HOT SPRINGS -- No criminal trial in the history of Hot Springs has aroused the interest that is being manifested in the one to start in Garland Circuit Court tomorrow, when Tom ("Curley") Slaughter and Fulton ("Kid") Green, alleged Oklahoma bandits, will be placed on tried for the alleged murder of Deputy Sheriff Row Brown on October 10. Slaughter and Green have confessed to many bank robberies, it is said. In the opinion of bankers, they are as dangerous as any outlaws since the days of the James boys. Information reached local officials that some of their friends might make an effort to liberate them and Circuit Judge Scott Wood will have at least six extra officers on guard throughout the trial.

50 years ago

Nov. 14, 1970

• A motion to dismiss a suit asking for an injunction to halt the construction of Gillham Dam on the Cossatot River was denied Friday by federal Judge G. Thomas Eisele of Little Rock in a one-sentence order.
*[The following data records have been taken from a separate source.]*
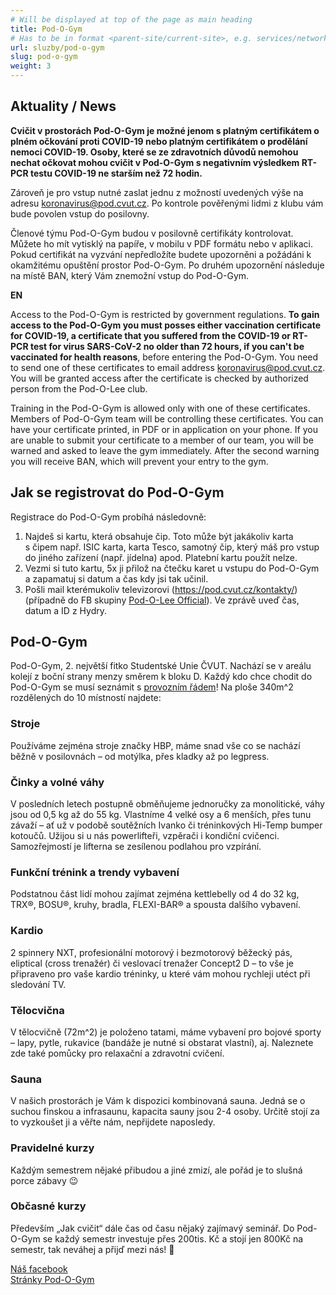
 ```yaml
---
# Will be displayed at top of the page as main heading
title: Pod-O-Gym
# Has to be in format <parent-site/current-site>, e.g. services/network (notice missing slash at the beginning)
url: sluzby/pod-o-gym
slug: pod-o-gym
weight: 3
---
```


## Aktuality / News

**Cvičit v prostorách Pod-O-Gym je možné jenom s platným certifikátem o plném očkování proti COVID-19 nebo platným certifikátem o prodělání nemoci COVID-19. Osoby, které se ze zdravotních důvodů nemohou nechat očkovat mohou cvičit v Pod-O-Gym s negativním výsledkem RT-PCR testu COVID-19 ne starším než 72 hodin.**

Zároveň je pro vstup nutné zaslat jednu z možností uvedených výše na adresu <koronavirus@pod.cvut.cz>. Po kontrole pověřenými lidmi z klubu vám bude povolen vstup do posilovny.

Členové týmu Pod-O-Gym budou v posilovně certifikáty kontrolovat. Můžete ho mít vytisklý na papíře, v mobilu v PDF formátu nebo v aplikaci. Pokud certifikát na vyzvání nepředložíte budete upozorněni a požádáni k okamžitému opuštění prostor Pod-O-Gym. Po druhém upozornění následuje na místě BAN, který Vám znemožní vstup do Pod-O-Gym.

**EN**

Access to the Pod-O-Gym is restricted by government regulations. **To gain access to the Pod-O-Gym you must posses either vaccination certificate for COVID-19, a certificate that you suffered from the COVID-19 or RT-PCR test for virus SARS-CoV-2 no older than 72 hours, if you can't be vaccinated for health reasons**, before entering the Pod-O-Gym.
You need to send one of these certificates to email address <koronavirus@pod.cvut.cz>. You will be granted access after the certificate is checked by authorized person from the Pod-O-Lee club.

Training in the Pod-O-Gym is allowed only with one of these certificates. Members of Pod-O-Gym team will be controlling these certificates. You can have your certificate printed, in PDF or in application on your phone. If you are unable to submit your certificate to a member of our team, you will be warned and asked to leave the gym immediately. After the second warning you will receive BAN, which will prevent your entry to the gym.

## Jak se registrovat do Pod-O-Gym

Registrace do Pod-O-Gym probíhá následovně:

1. Najdeš si kartu, která obsahuje čip. Toto může být jakákoliv karta s čipem např. ISIC karta, karta Tesco, samotný čip, který máš pro vstup do jiného zařízení (např. jídelna) apod. Platební kartu použít nelze.
2. Vezmi si tuto kartu, 5x ji přilož na čtečku karet u vstupu do Pod-O-Gym a zapamatuj si datum a čas kdy jsi tak učinil.
3. Pošli mail kterémukoliv televizorovi (https://pod.cvut.cz/kontakty/) (případně do FB skupiny [Pod-O-Lee Official](https://www.facebook.com/groups/klub.Podolee)). Ve zprávě uveď čas, datum a ID z Hydry.

## Pod-O-Gym

Pod-O-Gym, 2. největší fitko Studentské Unie ČVUT. Nachází se v areálu kolejí z boční strany menzy směrem k bloku D.
Každý kdo chce chodit do Pod-O-Gym se musí seznámit s [provozním řádem](https://gym.pod.cvut.cz/provozni_rad.pdf)!
Na ploše 340m^2 rozdělených do 10 místností najdete:

### Stroje

Používáme zejména stroje značky HBP, máme snad vše co se nachází běžně v posilovnách – od motýlka, přes kladky až po legpress.

### Činky a volné váhy

V posledních letech postupně obměňujeme jednoručky za monolitické, váhy jsou od 0,5 kg až do 55 kg. Vlastníme 4 velké osy a 6 menších, přes tunu závaží – ať už v podobě soutěžních Ivanko či tréninkových Hi-Temp bumper kotoučů. Užijou si u nás powerlifteři, vzpěrači i kondiční cvičenci. Samozřejmostí je lifterna se zesílenou podlahou pro vzpírání.

### Funkční trénink a trendy vybavení

Podstatnou část lidí mohou zajímat zejména kettlebelly od 4 do 32 kg, TRX®, BOSU®, kruhy, bradla, FLEXI-BAR® a spousta dalšího vybavení.

### Kardio

2 spinnery NXT, profesionální motorový i bezmotorový běžecký pás, eliptical (cross trenažér) či veslovací trenažer Concept2 D – to vše je připraveno pro vaše kardio tréninky, u které vám mohou rychleji utéct při sledování TV.

### Tělocvična

V tělocvičně (72m^2) je položeno tatami, máme vybavení pro bojové sporty – lapy, pytle, rukavice (bandáže je nutné si obstarat vlastní), aj. Naleznete zde také pomůcky pro relaxační a zdravotní cvičení.

### Sauna

V našich prostorách je Vám k dispozici kombinovaná sauna. Jedná se o suchou finskou a infrasaunu, kapacita sauny jsou 2-4 osoby. Určitě stojí za to vyzkoušet ji a věřte nám, nepřijdete naposledy.

### Pravidelné kurzy

Každým semestrem nějaké přibudou a jiné zmizí, ale pořád je to slušná porce zábavy 😉

### Občasné kurzy

Především „Jak cvičit“ dále čas od času nějaký zajímavý seminář. Do Pod-O-Gym se každý semestr investuje přes 200tis. Kč a stojí jen 800Kč na semestr, tak neváhej a přijď mezi nás! 🙂

[Náš facebook](https://www.facebook.com/podogym)\
[Stránky Pod-O-Gym](https://gym.pod.cvut.cz/)
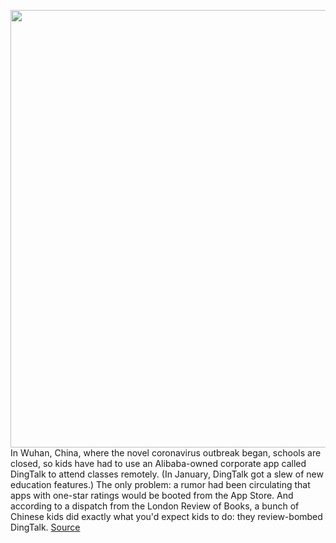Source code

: <img src='https://cdn.vox-cdn.com/thumbor/BgocmVUKwvRlT98zgczTQruUn0k=/0x0:5184x3456/1200x800/filters:focal(1977x581:2805x1409)/cdn.vox-cdn.com/uploads/chorus_image/image/66469278/1205506746.jpg.0.jpg' width='700px' /><br/>
In Wuhan, China, where the novel coronavirus outbreak began, schools are closed, so kids have had to use an Alibaba-owned corporate app called DingTalk to attend classes remotely. (In January, DingTalk got a slew of new education features.) The only problem: a rumor had been circulating that apps with one-star ratings would be booted from the App Store. And according to a dispatch from the London Review of Books, a bunch of Chinese kids did exactly what you'd expect kids to do: they review-bombed DingTalk.
<a href='https://www.theverge.com/2020/3/9/21171495/wuhan-students-dingtalk-hooky-nyc-columbia-princeton-app-store-reviews'> Source <a/>
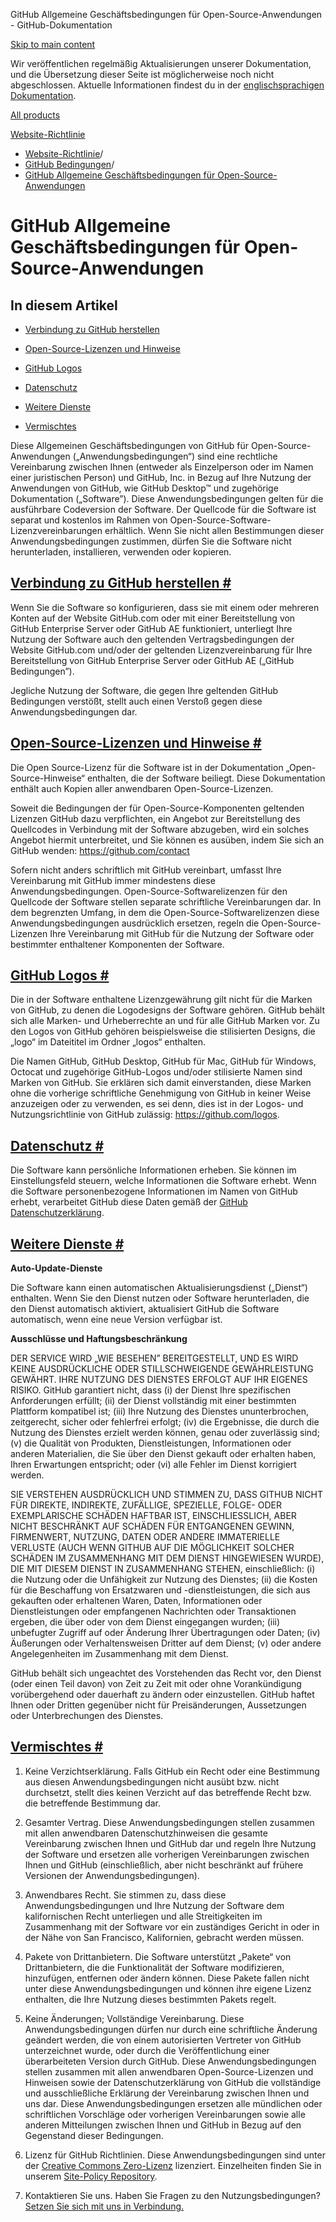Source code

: GitHub Allgemeine Geschäftsbedingungen für Open-Source-Anwendungen - GitHub-Dokumentation

[Skip to main content](#main-content)

Wir veröffentlichen regelmäßig Aktualisierungen unserer Dokumentation, und die Übersetzung dieser Seite ist möglicherweise noch nicht abgeschlossen. Aktuelle Informationen findest du in der [englischsprachigen Dokumentation](/en).

[All products](/de)

[Website-Richtlinie](/de/site-policy)

* [Website-Richtlinie](/de/site-policy)/
* [GitHub Bedingungen](/de/site-policy/github-terms)/
* [GitHub Allgemeine Geschäftsbedingungen für Open-Source-Anwendungen](/de/site-policy/github-terms/github-open-source-applications-terms-and-conditions)

GitHub Allgemeine Geschäftsbedingungen für Open-Source-Anwendungen
==========

In diesem Artikel
----------

* [Verbindung zu GitHub herstellen](#connecting-to-github)

* [Open-Source-Lizenzen und Hinweise](#open-source-licenses-and-notices)

* [GitHub Logos](#githubs-logos)

* [Datenschutz](#privacy)

* [Weitere Dienste](#additional-services)

* [Vermischtes](#miscellanea)

Diese Allgemeinen Geschäftsbedingungen von GitHub für Open-Source-Anwendungen („Anwendungsbedingungen“) sind eine rechtliche Vereinbarung zwischen Ihnen (entweder als Einzelperson oder im Namen einer juristischen Person) und GitHub, Inc. in Bezug auf Ihre Nutzung der Anwendungen von GitHub, wie GitHub Desktop™ und zugehörige Dokumentation („Software”). Diese Anwendungsbedingungen gelten für die ausführbare Codeversion der Software. Der Quellcode für die Software ist separat und kostenlos im Rahmen von Open-Source-Software-Lizenzvereinbarungen erhältlich. Wenn Sie nicht allen Bestimmungen dieser Anwendungsbedingungen zustimmen, dürfen Sie die Software nicht herunterladen, installieren, verwenden oder kopieren.

[Verbindung zu GitHub herstellen #](#connecting-to-github)
----------

Wenn Sie die Software so konfigurieren, dass sie mit einem oder mehreren Konten auf der Website GitHub.com oder mit einer Bereitstellung von GitHub Enterprise Server oder GitHub AE funktioniert, unterliegt Ihre Nutzung der Software auch den geltenden Vertragsbedingungen der Website GitHub.com und/oder der geltenden Lizenzvereinbarung für Ihre Bereitstellung von GitHub Enterprise Server oder GitHub AE („GitHub Bedingungen”).

Jegliche Nutzung der Software, die gegen Ihre geltenden GitHub Bedingungen verstößt, stellt auch einen Verstoß gegen diese Anwendungsbedingungen dar.

[Open-Source-Lizenzen und Hinweise #](#open-source-licenses-and-notices)
----------

Die Open Source-Lizenz für die Software ist in der Dokumentation „Open-Source-Hinweise“ enthalten, die der Software beiliegt. Diese Dokumentation enthält auch Kopien aller anwendbaren Open-Source-Lizenzen.

Soweit die Bedingungen der für Open-Source-Komponenten geltenden Lizenzen GitHub dazu verpflichten, ein Angebot zur Bereitstellung des Quellcodes in Verbindung mit der Software abzugeben, wird ein solches Angebot hiermit unterbreitet, und Sie können es ausüben, indem Sie sich an GitHub wenden: <https://github.com/contact>

Sofern nicht anders schriftlich mit GitHub vereinbart, umfasst Ihre Vereinbarung mit GitHub immer mindestens diese Anwendungsbedingungen. Open-Source-Softwarelizenzen für den Quellcode der Software stellen separate schriftliche Vereinbarungen dar. In dem begrenzten Umfang, in dem die Open-Source-Softwarelizenzen diese Anwendungsbedingungen ausdrücklich ersetzen, regeln die Open-Source-Lizenzen Ihre Vereinbarung mit GitHub für die Nutzung der Software oder bestimmter enthaltener Komponenten der Software.

[GitHub Logos #](#githubs-logos)
----------

Die in der Software enthaltene Lizenzgewährung gilt nicht für die Marken von GitHub, zu denen die Logodesigns der Software gehören. GitHub behält sich alle Marken- und Urheberrechte an und für alle GitHub Marken vor. Zu den Logos von GitHub gehören beispielsweise die stilisierten Designs, die „logo“ im Dateititel im Ordner „logos“ enthalten.

Die Namen GitHub, GitHub Desktop, GitHub für Mac, GitHub für Windows, Octocat und zugehörige GitHub-Logos und/oder stilisierte Namen sind Marken von GitHub. Sie erklären sich damit einverstanden, diese Marken ohne die vorherige schriftliche Genehmigung von GitHub in keiner Weise anzuzeigen oder zu verwenden, es sei denn, dies ist in der Logos- und Nutzungsrichtlinie von GitHub zulässig: <https://github.com/logos>.

[Datenschutz #](#privacy)
----------

Die Software kann persönliche Informationen erheben. Sie können im Einstellungsfeld steuern, welche Informationen die Software erhebt. Wenn die Software personenbezogene Informationen im Namen von GitHub erhebt, verarbeitet GitHub diese Daten gemäß der [GitHub Datenschutzerklärung](/de/site-policy/privacy-policies/github-privacy-statement).

[Weitere Dienste #](#additional-services)
----------

**Auto-Update-Dienste**

Die Software kann einen automatischen Aktualisierungsdienst („Dienst“) enthalten. Wenn Sie den Dienst nutzen oder Software herunterladen, die den Dienst automatisch aktiviert, aktualisiert GitHub die Software automatisch, wenn eine neue Version verfügbar ist.

**Ausschlüsse und Haftungsbeschränkung**

DER SERVICE WIRD „WIE BESEHEN” BEREITGESTELLT, UND ES WIRD KEINE AUSDRÜCKLICHE ODER STILLSCHWEIGENDE GEWÄHRLEISTUNG GEWÄHRT. IHRE NUTZUNG DES DIENSTES ERFOLGT AUF IHR EIGENES RISIKO. GitHub garantiert nicht, dass (i) der Dienst Ihre spezifischen Anforderungen erfüllt; (ii) der Dienst vollständig mit einer bestimmten Plattform kompatibel ist; (iii) Ihre Nutzung des Dienstes ununterbrochen, zeitgerecht, sicher oder fehlerfrei erfolgt; (iv) die Ergebnisse, die durch die Nutzung des Dienstes erzielt werden können, genau oder zuverlässig sind; (v) die Qualität von Produkten, Dienstleistungen, Informationen oder anderen Materialien, die Sie über den Dienst gekauft oder erhalten haben, Ihren Erwartungen entspricht; oder (vi) alle Fehler im Dienst korrigiert werden.

SIE VERSTEHEN AUSDRÜCKLICH UND STIMMEN ZU, DASS GITHUB NICHT FÜR DIREKTE, INDIREKTE, ZUFÄLLIGE, SPEZIELLE, FOLGE- ODER EXEMPLARISCHE SCHÄDEN HAFTBAR IST, EINSCHLIESSLICH, ABER NICHT BESCHRÄNKT AUF SCHÄDEN FÜR ENTGANGENEN GEWINN, FIRMENWERT, NUTZUNG, DATEN ODER ANDERE IMMATERIELLE VERLUSTE (AUCH WENN GITHUB AUF DIE MÖGLICHKEIT SOLCHER SCHÄDEN IM ZUSAMMENHANG MIT DEM DIENST HINGEWIESEN WURDE), DIE MIT DIESEM DIENST IN ZUSAMMENHANG STEHEN, einschließlich: (i) die Nutzung oder die Unfähigkeit zur Nutzung des Dienstes; (ii) die Kosten für die Beschaffung von Ersatzwaren und -dienstleistungen, die sich aus gekauften oder erhaltenen Waren, Daten, Informationen oder Dienstleistungen oder empfangenen Nachrichten oder Transaktionen ergeben, die über oder von dem Dienst eingegangen wurden; (iii) unbefugter Zugriff auf oder Änderung Ihrer Übertragungen oder Daten; (iv) Äußerungen oder Verhaltensweisen Dritter auf dem Dienst; (v) oder andere Angelegenheiten im Zusammenhang mit dem Dienst.

GitHub behält sich ungeachtet des Vorstehenden das Recht vor, den Dienst (oder einen Teil davon) von Zeit zu Zeit mit oder ohne Vorankündigung vorübergehend oder dauerhaft zu ändern oder einzustellen. GitHub haftet Ihnen oder Dritten gegenüber nicht für Preisänderungen, Aussetzungen oder Unterbrechungen des Dienstes.

[Vermischtes #](#miscellanea)
----------

1. Keine Verzichtserklärung. Falls GitHub ein Recht oder eine Bestimmung aus diesen Anwendungsbedingungen nicht ausübt bzw. nicht durchsetzt, stellt dies keinen Verzicht auf das betreffende Recht bzw. die betreffende Bestimmung dar.

2. Gesamter Vertrag. Diese Anwendungsbedingungen stellen zusammen mit allen anwendbaren Datenschutzhinweisen die gesamte Vereinbarung zwischen Ihnen und GitHub dar und regeln Ihre Nutzung der Software und ersetzen alle vorherigen Vereinbarungen zwischen Ihnen und GitHub (einschließlich, aber nicht beschränkt auf frühere Versionen der Anwendungsbedingungen).

3. Anwendbares Recht. Sie stimmen zu, dass diese Anwendungsbedingungen und Ihre Nutzung der Software dem kalifornischen Recht unterliegen und alle Streitigkeiten im Zusammenhang mit der Software vor ein zuständiges Gericht in oder in der Nähe von San Francisco, Kalifornien, gebracht werden müssen.

4. Pakete von Drittanbietern. Die Software unterstützt „Pakete“ von Drittanbietern, die die Funktionalität der Software modifizieren, hinzufügen, entfernen oder ändern können. Diese Pakete fallen nicht unter diese Anwendungsbedingungen und können ihre eigene Lizenz enthalten, die Ihre Nutzung dieses bestimmten Pakets regelt.

5. Keine Änderungen; Vollständige Vereinbarung. Diese Anwendungsbedingungen dürfen nur durch eine schriftliche Änderung geändert werden, die von einem autorisierten Vertreter von GitHub unterzeichnet wurde, oder durch die Veröffentlichung einer überarbeiteten Version durch GitHub. Diese Anwendungsbedingungen stellen zusammen mit allen anwendbaren Open-Source-Lizenzen und Hinweisen sowie der Datenschutzerklärung von GitHub die vollständige und ausschließliche Erklärung der Vereinbarung zwischen Ihnen und uns dar. Diese Anwendungsbedingungen ersetzen alle mündlichen oder schriftlichen Vorschläge oder vorherigen Vereinbarungen sowie alle anderen Mitteilungen zwischen Ihnen und GitHub in Bezug auf den Gegenstand dieser Bedingungen.

6. Lizenz für GitHub Richtlinien. Diese Anwendungsbedingungen sind unter der [Creative Commons Zero-Lizenz](https://creativecommons.org/publicdomain/zero/1.0/) lizenziert. Einzelheiten finden Sie in unserem [Site-Policy Repository](https://github.com/github/site-policy#license).

7. Kontaktieren Sie uns. Haben Sie Fragen zu den Nutzungsbedingungen? [Setzen Sie sich mit uns in Verbindung.](https://support.github.com/contact?tags=docs-policy)
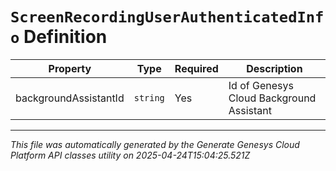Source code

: # `ScreenRecordingUserAuthenticatedInfo` Definition

| Property | Type | Required | Description |
|----------|------|----------|-------------|
| backgroundAssistantId | `string` | Yes | Id of Genesys Cloud Background Assistant |

---

*This file was automatically generated by the Generate Genesys Cloud Platform API classes utility on 2025-04-24T15:04:25.521Z*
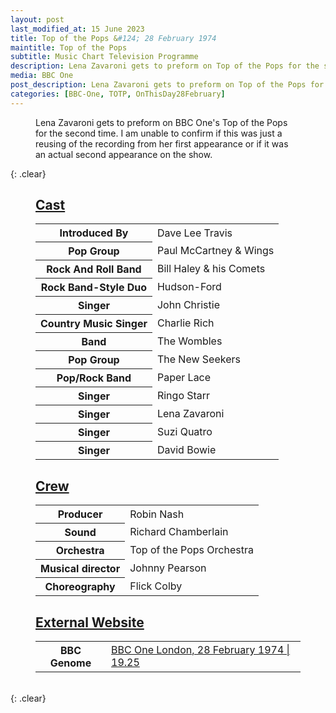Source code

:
 ```yaml
---
layout: post
last_modified_at: 15 June 2023
title: Top of the Pops &#124; 28 February 1974
maintitle: Top of the Pops
subtitle: Music Chart Television Programme
description: Lena Zavaroni gets to preform on Top of the Pops for the second time.
media: BBC One
post_description: Lena Zavaroni gets to preform on Top of the Pops for the second time.
categories: [BBC-One, TOTP, OnThisDay28February]
---
```


<figure class="fig3">
<p>Lena Zavaroni gets to preform on BBC One's Top of the Pops for the second time. I am unable to confirm if this was just a reusing of the recording from her first appearance or if it was an actual second appearance on the show.</p>
</figure>

{: .clear}

<figure class="fig1">
<figcaption>
<h2 id="cast"><a href="#cast">Cast</a></h2>
<table>
<tr><th>Introduced By</th><td>Dave Lee Travis</td></tr>
<tr><th>Pop Group</th><td>Paul McCartney & Wings</td></tr>
<tr><th>Rock And Roll Band</th><td>Bill Haley & his Comets</td></tr>
<tr><th>Rock Band-Style Duo</th><td>Hudson-Ford</td></tr>
<tr><th>Singer</th><td>John Christie</td></tr>
<tr><th>Country Music Singer</th><td>Charlie Rich</td></tr>
<tr><th>Band</th><td>The Wombles</td></tr>
<tr><th>Pop Group</th><td>The New Seekers</td></tr>
<tr><th>Pop/Rock Band</th><td>Paper Lace</td></tr>
<tr><th>Singer</th><td>Ringo Starr</td></tr>
<tr><th>Singer</th><td>Lena Zavaroni</td></tr>
<tr><th>Singer</th><td>Suzi Quatro</td></tr>
<tr><th>Singer</th><td>David Bowie</td></tr>
</table>
</figcaption>
</figure>

<figure class="fig2">
<figcaption>
<h2 id="crew"><a href="#crew">Crew</a></h2>
<table>
<tr><th>Producer</th><td>Robin Nash</td></tr>
<tr><th>Sound</th><td>Richard Chamberlain</td></tr>
<tr><th>Orchestra</th><td>Top of the Pops Orchestra</td></tr>
<tr><th>Musical director</th><td>Johnny Pearson</td></tr>
<tr><th>Choreography</th><td>Flick Colby</td></tr>
</table>
<h2 id="external-website"><a href="#external-website">External Website</a></h2>
<table>
<tr><th>BBC Genome</th><td><a class="external-link" href="https://genome.ch.bbc.co.uk/schedules/service_bbc_one_london/1974-02-28#at-19.25">BBC One London, 28 February 1974 &#124; 19.25</a></td></tr>
</table>
</figcaption>
</figure>

<br />{: .clear}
The suit was filed October 1 by the Environmental Defense Fund, the Ozark Society, the Arkansas Audubon Society, the Arkansas Ecology Center and two individuals. The plaintiffs want to keep the river in its free-flowing state.

25 years ago

Nov. 14, 1995

HOT SPRINGS -- Officials have found a second fracture in West Mountain that could produce a rock slide similar to the one that killed a store clerk and injured two people Saturday. "There's a buckle on the same slide, the same rock formation," street superintendent Dave Stanage said Monday. The plate sliding off now is about 20 feet wide and 30 feet high, Stanage said. "It's a dangerous spot," he said. "If you look at it, it looks like the Leaning Tower of Pisa." Stanage said the loose plate poses a lesser threat because it is near a parking lot to the north of a row of historic businesses damaged in Saturday's slide.

10 years ago

Nov. 14, 2010

• A freshwater mussel and one of the world's largest amphibians disappearing from Arkansas' waterways are being proposed for protection under the federal Endangered Species Act. The U.S. Fish and Wildlife Service reports that the snuffbox mussel has disappeared from 65 percent of the streams where it was historically found. And the population of Ozark hellbenders -- a species of aquatic salamander -- has declined by 75 percent over its range, the agency reports. Last week, the agency released its annual list of candidates for protection.